-- What to produce --
Please rewrite the lines of the entries as a numbered list, starting at the line that contains "class: Magnoliopsida" and ending at the final line of the entries, with both included and blank lines omitted.

-- Data provided --
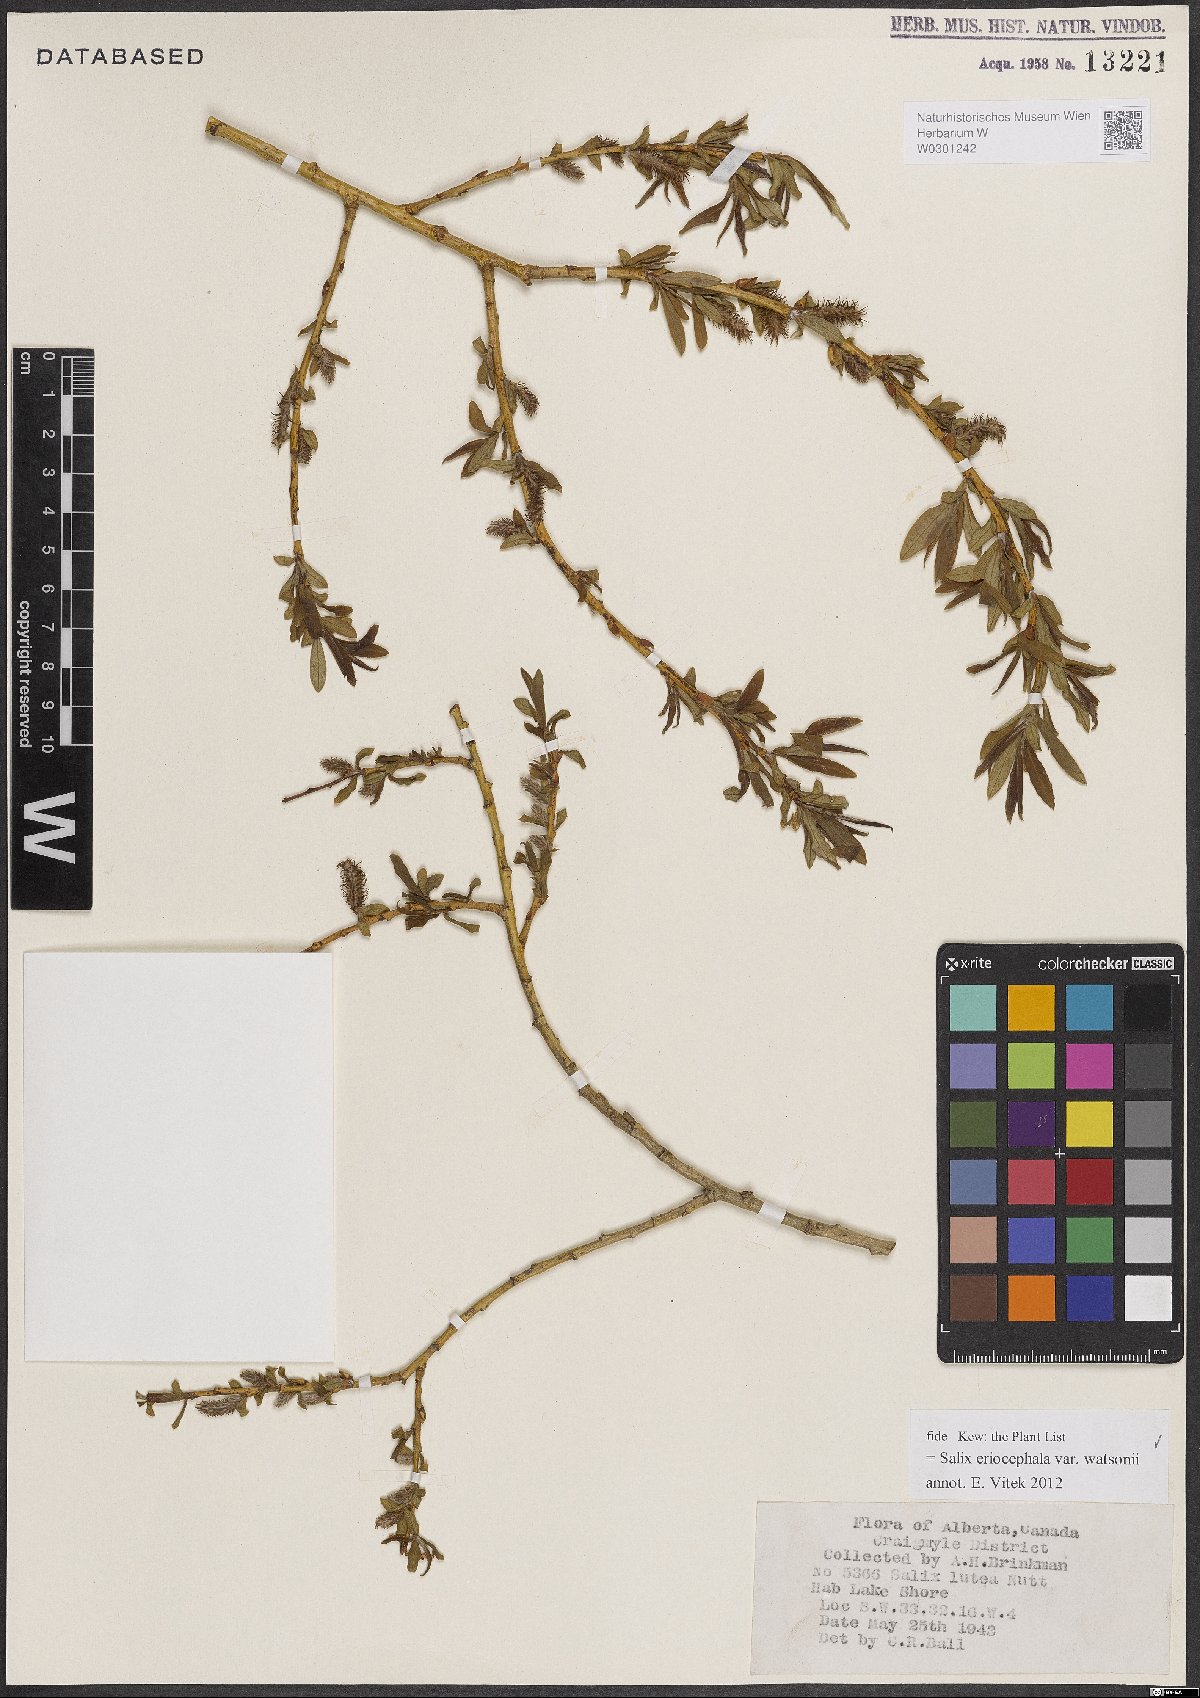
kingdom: Plantae
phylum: Tracheophyta
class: Magnoliopsida
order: Malpighiales
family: Salicaceae
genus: Salix
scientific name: Salix lutea
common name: Yellow willow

-- Correct response --
1. class: Magnoliopsida
2. order: Malpighiales
3. family: Salicaceae
4. genus: Salix
5. scientific name: Salix lutea
6. common name: Yellow willow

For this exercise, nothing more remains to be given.